_WHAT YOU SHOULD DO:_ Count the lines in the listing below that contain the string "Find", treating uppercase and lowercase as different. Reply with the number alone.
>> start
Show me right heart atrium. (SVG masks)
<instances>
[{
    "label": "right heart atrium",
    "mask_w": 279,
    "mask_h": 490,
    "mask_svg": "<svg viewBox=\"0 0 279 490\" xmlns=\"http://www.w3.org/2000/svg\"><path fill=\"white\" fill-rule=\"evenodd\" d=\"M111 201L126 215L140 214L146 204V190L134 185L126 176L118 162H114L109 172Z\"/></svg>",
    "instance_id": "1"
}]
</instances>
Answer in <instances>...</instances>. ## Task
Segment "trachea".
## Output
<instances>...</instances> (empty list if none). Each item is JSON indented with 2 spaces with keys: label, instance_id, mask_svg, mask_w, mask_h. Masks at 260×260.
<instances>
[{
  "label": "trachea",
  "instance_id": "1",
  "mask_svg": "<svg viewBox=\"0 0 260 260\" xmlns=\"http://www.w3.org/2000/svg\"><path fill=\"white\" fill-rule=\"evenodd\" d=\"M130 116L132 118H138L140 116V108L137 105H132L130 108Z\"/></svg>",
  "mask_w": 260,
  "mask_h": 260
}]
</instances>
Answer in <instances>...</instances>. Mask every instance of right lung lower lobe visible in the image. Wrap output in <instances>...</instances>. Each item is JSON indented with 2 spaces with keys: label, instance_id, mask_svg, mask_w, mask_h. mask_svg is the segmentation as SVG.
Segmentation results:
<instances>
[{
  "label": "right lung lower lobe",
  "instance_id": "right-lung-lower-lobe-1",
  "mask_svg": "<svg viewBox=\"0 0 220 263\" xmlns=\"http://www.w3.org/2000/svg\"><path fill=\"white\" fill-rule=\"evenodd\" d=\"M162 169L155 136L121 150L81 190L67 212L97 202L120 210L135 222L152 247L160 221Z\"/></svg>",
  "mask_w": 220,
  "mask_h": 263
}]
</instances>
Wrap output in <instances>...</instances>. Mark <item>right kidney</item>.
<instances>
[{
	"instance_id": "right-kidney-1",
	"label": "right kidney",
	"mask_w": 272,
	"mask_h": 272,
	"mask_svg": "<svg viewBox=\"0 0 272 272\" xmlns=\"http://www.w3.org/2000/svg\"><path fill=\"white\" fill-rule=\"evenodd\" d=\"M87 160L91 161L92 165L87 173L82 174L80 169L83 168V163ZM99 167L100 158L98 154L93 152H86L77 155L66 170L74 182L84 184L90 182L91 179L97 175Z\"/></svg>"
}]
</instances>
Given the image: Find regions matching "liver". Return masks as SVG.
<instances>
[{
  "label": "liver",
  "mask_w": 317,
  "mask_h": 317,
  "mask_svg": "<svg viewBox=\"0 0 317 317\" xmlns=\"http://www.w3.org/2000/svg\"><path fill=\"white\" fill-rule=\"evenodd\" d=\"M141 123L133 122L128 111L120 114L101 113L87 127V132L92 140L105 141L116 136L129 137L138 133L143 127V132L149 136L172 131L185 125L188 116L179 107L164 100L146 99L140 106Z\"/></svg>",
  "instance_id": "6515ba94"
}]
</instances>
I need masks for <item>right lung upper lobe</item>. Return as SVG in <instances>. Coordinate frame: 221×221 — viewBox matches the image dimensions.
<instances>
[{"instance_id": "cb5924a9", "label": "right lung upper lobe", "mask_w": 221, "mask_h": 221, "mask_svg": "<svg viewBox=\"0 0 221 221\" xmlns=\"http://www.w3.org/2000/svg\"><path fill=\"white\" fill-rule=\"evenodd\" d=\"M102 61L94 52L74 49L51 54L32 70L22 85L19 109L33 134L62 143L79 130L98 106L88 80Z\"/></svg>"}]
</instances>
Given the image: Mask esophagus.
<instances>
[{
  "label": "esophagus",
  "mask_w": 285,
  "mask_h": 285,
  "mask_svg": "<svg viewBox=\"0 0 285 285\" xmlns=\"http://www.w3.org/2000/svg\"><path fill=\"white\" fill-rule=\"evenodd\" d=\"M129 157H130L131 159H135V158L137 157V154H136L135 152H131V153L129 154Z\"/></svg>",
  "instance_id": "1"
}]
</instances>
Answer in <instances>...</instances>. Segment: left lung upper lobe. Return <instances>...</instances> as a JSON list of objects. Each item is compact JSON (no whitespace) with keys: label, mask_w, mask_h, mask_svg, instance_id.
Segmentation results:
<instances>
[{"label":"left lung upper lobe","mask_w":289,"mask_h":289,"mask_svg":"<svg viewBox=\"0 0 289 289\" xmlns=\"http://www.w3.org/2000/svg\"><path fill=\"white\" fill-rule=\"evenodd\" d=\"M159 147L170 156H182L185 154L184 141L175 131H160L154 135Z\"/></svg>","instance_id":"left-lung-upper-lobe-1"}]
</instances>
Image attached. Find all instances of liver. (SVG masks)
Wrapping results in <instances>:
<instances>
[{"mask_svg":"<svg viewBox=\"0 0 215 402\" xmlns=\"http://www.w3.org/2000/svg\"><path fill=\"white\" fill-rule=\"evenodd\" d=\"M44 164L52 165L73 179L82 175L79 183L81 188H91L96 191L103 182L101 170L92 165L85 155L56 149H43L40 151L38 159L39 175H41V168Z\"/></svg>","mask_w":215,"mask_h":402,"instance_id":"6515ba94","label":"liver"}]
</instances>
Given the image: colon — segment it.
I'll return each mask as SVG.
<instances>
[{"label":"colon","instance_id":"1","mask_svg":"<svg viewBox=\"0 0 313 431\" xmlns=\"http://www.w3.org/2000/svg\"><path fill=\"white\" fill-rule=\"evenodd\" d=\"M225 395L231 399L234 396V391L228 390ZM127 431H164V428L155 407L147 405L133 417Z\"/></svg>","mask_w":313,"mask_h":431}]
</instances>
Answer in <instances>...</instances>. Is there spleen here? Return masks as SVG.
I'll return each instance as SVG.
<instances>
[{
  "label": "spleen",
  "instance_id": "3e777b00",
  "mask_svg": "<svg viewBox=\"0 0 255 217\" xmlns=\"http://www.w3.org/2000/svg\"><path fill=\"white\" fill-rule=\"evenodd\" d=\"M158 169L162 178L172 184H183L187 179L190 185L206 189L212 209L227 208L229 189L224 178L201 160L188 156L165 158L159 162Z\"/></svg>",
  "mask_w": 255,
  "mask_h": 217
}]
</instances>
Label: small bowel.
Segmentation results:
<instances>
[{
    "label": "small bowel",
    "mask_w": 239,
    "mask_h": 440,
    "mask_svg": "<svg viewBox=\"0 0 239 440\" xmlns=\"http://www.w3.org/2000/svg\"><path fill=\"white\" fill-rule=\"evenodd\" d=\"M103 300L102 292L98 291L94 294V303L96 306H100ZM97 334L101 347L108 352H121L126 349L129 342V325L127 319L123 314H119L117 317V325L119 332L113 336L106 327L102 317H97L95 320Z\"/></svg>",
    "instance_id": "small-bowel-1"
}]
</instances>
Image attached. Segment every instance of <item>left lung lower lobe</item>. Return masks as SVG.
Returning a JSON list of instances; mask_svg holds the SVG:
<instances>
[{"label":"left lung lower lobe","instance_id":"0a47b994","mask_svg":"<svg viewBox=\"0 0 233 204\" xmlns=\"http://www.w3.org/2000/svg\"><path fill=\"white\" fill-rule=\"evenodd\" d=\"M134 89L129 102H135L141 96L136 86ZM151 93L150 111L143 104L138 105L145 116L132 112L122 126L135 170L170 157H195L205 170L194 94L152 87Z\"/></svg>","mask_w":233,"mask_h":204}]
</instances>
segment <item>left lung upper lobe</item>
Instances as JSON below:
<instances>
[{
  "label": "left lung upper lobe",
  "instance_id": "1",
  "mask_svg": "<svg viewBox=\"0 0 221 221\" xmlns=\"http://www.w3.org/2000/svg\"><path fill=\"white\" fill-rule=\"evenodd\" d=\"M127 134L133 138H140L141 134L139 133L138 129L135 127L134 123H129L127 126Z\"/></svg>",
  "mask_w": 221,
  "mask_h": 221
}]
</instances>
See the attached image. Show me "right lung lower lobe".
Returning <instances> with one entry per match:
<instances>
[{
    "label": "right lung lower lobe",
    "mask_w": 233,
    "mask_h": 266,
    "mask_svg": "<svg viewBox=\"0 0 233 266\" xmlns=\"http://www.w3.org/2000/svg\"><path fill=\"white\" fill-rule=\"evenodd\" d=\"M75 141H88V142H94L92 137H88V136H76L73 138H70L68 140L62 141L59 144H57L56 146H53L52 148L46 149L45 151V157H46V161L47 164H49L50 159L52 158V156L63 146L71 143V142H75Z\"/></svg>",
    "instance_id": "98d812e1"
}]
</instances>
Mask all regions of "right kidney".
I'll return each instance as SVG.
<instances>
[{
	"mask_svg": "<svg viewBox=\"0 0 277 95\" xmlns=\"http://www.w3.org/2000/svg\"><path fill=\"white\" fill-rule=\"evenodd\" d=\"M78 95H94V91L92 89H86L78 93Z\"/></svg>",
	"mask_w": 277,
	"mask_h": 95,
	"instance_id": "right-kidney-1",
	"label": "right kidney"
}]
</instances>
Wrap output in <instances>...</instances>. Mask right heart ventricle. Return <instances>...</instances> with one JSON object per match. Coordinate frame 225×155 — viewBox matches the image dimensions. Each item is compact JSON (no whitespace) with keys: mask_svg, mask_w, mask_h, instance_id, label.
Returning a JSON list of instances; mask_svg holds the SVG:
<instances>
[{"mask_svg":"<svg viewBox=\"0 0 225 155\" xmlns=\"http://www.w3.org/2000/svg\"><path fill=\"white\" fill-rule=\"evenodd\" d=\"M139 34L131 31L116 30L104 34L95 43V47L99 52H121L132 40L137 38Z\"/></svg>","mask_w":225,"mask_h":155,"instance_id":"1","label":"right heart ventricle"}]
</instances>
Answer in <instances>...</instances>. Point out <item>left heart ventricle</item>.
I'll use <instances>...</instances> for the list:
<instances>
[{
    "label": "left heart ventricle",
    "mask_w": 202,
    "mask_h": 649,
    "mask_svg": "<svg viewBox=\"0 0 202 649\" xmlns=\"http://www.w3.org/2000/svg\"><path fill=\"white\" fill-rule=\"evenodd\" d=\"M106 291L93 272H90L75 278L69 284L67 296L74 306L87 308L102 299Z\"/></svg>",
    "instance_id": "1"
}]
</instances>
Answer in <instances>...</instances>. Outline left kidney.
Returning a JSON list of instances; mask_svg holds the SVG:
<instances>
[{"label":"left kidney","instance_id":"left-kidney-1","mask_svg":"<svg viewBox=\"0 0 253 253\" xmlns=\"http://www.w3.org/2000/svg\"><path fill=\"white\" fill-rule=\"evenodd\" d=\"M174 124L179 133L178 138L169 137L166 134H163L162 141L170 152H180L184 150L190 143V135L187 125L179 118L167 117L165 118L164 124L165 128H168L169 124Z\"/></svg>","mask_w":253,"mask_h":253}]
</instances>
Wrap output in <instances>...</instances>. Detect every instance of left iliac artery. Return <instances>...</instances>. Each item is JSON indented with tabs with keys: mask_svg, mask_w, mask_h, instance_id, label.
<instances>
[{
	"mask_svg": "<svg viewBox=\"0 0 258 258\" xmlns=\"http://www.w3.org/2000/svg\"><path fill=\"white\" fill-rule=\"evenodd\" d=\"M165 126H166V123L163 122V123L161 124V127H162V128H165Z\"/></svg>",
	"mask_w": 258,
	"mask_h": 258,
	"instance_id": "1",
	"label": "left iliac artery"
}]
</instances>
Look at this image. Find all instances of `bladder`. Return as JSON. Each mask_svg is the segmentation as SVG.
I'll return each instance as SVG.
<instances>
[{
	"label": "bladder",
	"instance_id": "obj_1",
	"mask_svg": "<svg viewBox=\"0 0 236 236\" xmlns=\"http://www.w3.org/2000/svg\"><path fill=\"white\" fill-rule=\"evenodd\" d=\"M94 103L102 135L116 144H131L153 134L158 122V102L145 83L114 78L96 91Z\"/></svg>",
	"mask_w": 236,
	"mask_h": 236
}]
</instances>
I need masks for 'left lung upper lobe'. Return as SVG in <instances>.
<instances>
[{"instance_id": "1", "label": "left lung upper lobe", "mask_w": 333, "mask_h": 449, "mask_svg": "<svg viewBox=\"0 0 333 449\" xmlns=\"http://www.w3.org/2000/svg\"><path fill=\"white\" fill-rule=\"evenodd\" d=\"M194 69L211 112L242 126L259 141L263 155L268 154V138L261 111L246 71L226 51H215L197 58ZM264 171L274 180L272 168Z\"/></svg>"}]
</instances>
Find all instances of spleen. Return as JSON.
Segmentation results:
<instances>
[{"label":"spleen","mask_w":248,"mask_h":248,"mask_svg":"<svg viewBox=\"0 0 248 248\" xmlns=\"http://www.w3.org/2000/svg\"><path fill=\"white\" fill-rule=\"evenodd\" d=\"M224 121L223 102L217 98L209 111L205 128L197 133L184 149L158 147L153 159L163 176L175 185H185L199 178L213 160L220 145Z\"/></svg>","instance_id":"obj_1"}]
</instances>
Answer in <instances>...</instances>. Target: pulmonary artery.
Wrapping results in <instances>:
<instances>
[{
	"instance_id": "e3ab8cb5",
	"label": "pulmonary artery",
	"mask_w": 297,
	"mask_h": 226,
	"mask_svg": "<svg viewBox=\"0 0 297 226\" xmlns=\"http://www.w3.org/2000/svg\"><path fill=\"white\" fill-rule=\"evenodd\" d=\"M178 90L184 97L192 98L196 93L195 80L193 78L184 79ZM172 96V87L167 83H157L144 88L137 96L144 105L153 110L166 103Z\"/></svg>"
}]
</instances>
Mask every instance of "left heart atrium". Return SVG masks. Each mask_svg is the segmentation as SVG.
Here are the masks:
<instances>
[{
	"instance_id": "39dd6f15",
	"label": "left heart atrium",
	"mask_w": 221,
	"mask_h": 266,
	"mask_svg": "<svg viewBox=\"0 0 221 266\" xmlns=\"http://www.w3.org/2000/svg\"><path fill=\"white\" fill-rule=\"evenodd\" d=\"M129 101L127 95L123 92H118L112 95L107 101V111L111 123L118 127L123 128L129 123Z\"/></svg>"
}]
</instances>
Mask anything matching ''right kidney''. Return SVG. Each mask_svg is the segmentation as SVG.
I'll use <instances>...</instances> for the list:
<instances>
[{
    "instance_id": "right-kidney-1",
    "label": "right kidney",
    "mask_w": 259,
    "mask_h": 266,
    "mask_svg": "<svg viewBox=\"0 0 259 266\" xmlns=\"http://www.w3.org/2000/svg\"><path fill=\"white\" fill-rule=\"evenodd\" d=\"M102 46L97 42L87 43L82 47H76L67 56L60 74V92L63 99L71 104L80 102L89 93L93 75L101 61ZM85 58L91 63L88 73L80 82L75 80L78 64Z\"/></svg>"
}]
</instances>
>> end
_OUTPUT FOR THIS TASK:_ 4